Language Support for Processing Ad Hoc Data
The term ad hoc data refers to the billions of bytes of non-standard and continuously evolving data spread across all computer systems.
Such data includes server logs, distributed system performance and debugging data, telephone call records, financial data and online repositories of scientific data.
This paper presents PADS/D, a system that generates monitoring, analysis and transformation tools for distributed ad hoc data from declarative specifications. The generated tools include an archiver, a database loading system, a statistical analyzer, an alert system, an RSS feed generator, and debugging tools. In addition, the system generates libraries for application developers, including modules for parsing, printing, error management, data traversal and transformation which developers can use to create their own application-specific tools. Advanced users can build new generic tools applicable to any collection of data sources.

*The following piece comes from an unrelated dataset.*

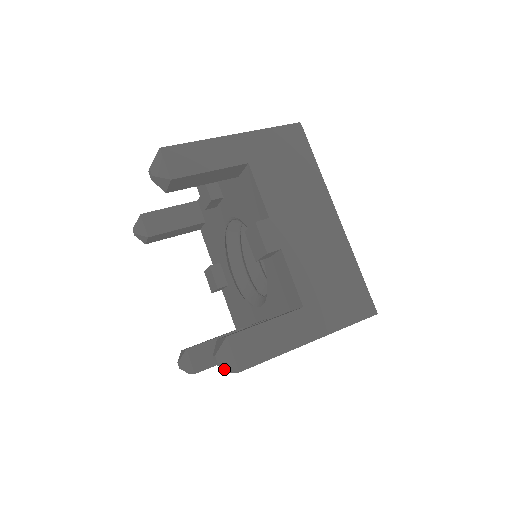
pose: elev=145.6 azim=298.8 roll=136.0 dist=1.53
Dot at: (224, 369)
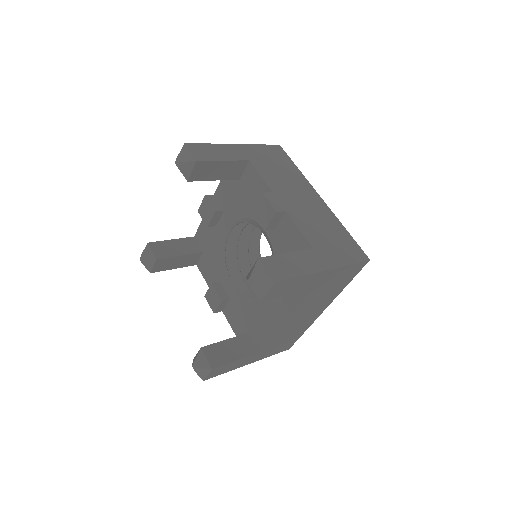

The PADS/D data description language allows data analysts to specify where their ad hoc data is located, how to obtain it, when to get it (or give up trying), and what preprocessing the system should do when it arrives. As its name suggests, PADS/D is layered on top of the PADS sublanguage, developed in previous research efforts, for specifying the format of the data sources. We illustrate the expressiveness of PADS/D by giving descriptions for several different distributed systems including CoMon, the monitoring system for PlanetLab, and a monitoring system for a web hosting service provided by AT&T.We define a formal semantics for the language, describe our implementation, and evaluate its performance. We show our system is capable of scaling to distributed systems the size of CoMon, the current monitor for Planetlab's 800+ nodes.